I am absolutely a new comer to both the methodology and software.
I would like to know some good references to begin and what example of MPLUS to follow.
I have data on demographic variables on comsumers and their response to whether they are willing to buy a good or not. Based on this data I would like to estimate a Finite Mixture Model to identify some segements based on the demographic variables
There are many references and examples on the website. You might want to start with the following:
Muthén, B. (2001). Latent variable mixture modeling. In G. A. Marcoulides & R. E. Schumacker (eds.), New Developments and Techniques in Structural Equation Modeling (pp. 1-33). Lawrence Erlbaum Associates.
I am a new comer to both the methodology and software.
I have a longitudinal growth data for 7 years with a follow up data of 3 years. There is a gap of 5 years between the original study and the follow up. Form biological point of view, we are not expecting that the outcome continues variable have had a linear pattern during that 5y gap. In fact, a peak in the outcome variable could have been occurred during that measurement gap. I heard that MPLUS using “semiparametric approach with latent variable” can be of help. So, is that possible to predict the values during that gap, even though the pattern is not necessarily linear?
bmuthen posted on Thursday, December 22, 2005 - 4:43 pm
Yes, Mplus can be used for a "semiparametric approach with latent variables". This is typically taken to mean that the growth factors are allowed to have any form of distribution, so not restricted to the usual normal distribution. However, I don't see how this plays an important role in your situation. If you want to predict values during your time gap in observation, this can be done by estimating a factor score for the systematic part of the variation at a certain point in the gap (centering the intercept growth factor at that time). The quality of the prediction, however, would seem to mostly hinge on how well values before and after the gap reflect values in the gap (for instance a peak in the gap period may be inferred if values before the gap are on the increase and values after the gap are on the decrease).
I am not familiar with the “estimating a factor score”. Would you please provide me reference or an example?
Here are some more details about my data. During gap, none of variables (outcome and independent variables) were measured. We only have the chronological age of our subjects during that time. For my subjects there will be three possibilities for outcome variable during the gap: 1: Ascending pattern (those who experience the peak in outcome variable after the gap) 2: Descending pattern (those who experience the peak before the gap) 3: Both ascending and descending patterns (those who experience the gap during the peak) Independent variables are Ht, Wt, and environmental factors such as diet, physical activity levels. For Ht & Wt, we expect to see increase but in environmental factors they might be sustained, increase or decrease. I really appreciate any further comments.
bmuthen posted on Wednesday, December 28, 2005 - 4:59 pm
Factor score estimation is the same as what statisticians refer to as "Empirical Bayes estimation" - it gives estimates of the value of a growth factor for each individual and therefore can be used to predict the outcome. The quality of prediction is however dependent on how many time points you observe for each person. If you expect a peak, you might have a quadratic growth shape and this is not well estimated unless you have several time points that represent the curvature for the quadratic growth curve.
I have a dataset containing responses from 200 surgeons, each of whom rated on a scale ranging from 1 to 6 the appropriateness of a surgical intervention for 16 patients.

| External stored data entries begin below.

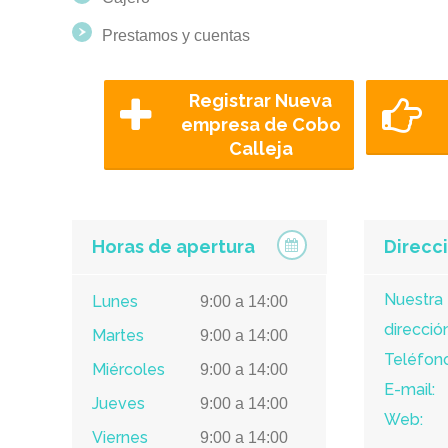
Prestamos y cuentas
Registrar Nueva
empresa de Cobo
Calleja
Horas de apertura
Direcc
Nuestra
Lunes
9:00 a 14:00
dirección
Martes
9:00 a 14:00
Teléfono
Miércoles
9:00 a 14:00
E-mail:
Jueves
9:00 a 14:00
Web:
Viernes
9:00 a 14:00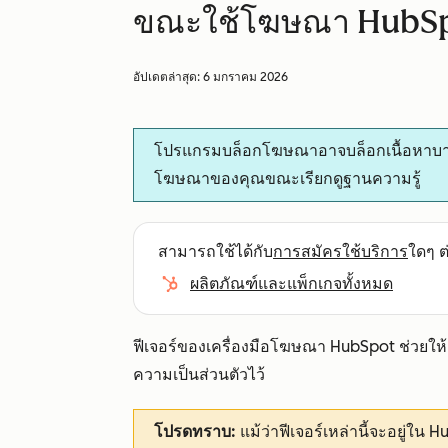
ขณะใช้โฆษณา HubS
อัปเดตล่าสุด:
6 มกราคม 2026
โปรแกรมบล็อกโฆษณาอาจบล็อกเนื้อหาบางส่วน
โฆษณาของคุณขณะเรียกดูฐานความรู้
สามารถใช้ได้กับ
การสมัครใช้บริการ
ใดๆ ต่
ผลิตภัณฑ์และแพ็กเกจทั้งหมด
ฟีเจอร์ของเครื่องมือโฆษณา HubSpot ช่วยให้คุ
ความเป็นส่วนตัวไว้
โปรดทราบ:
แม้ว่าฟีเจอร์เหล่านี้จะอยู่ใน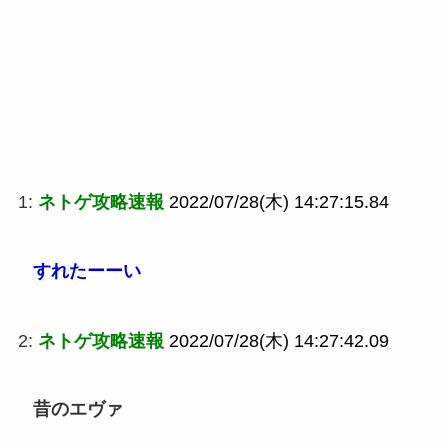
1:
ネトゲ攻略速報
2022/07/28(木) 14:27:15.84
すれたーーい
2:
ネトゲ攻略速報
2022/07/28(木) 14:27:42.09
昔のエヴァ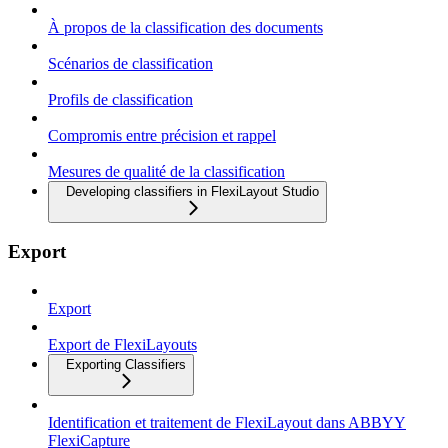
À propos de la classification des documents
Scénarios de classification
Profils de classification
Compromis entre précision et rappel
Mesures de qualité de la classification
Developing classifiers in FlexiLayout Studio
Export
Export
Export de FlexiLayouts
Exporting Classifiers
Identification et traitement de FlexiLayout dans ABBYY
FlexiCapture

The descriptions of the patients contained a number of characteristics with two to three levels (represented as dummy variables).
I hope to be able to use MPLUS to estimate a number of regression equations in which the rating of the surgeons is the dependent variable and the patient characteristics are the independent variables and each regression equation represents the results for a “latent class” of surgeons who responded to the clinical characteristics in a similar way. I guess it's a classic market segmentation exercise.
I've tried to find in the user's guide how I could represent that the responses are clustered within the surgeons and that the latent classes should relate to the surgeons.
Ultimately, as output I would like to report the model coefficients for the latent classes of surgeons and the probability / prevalence of class membership.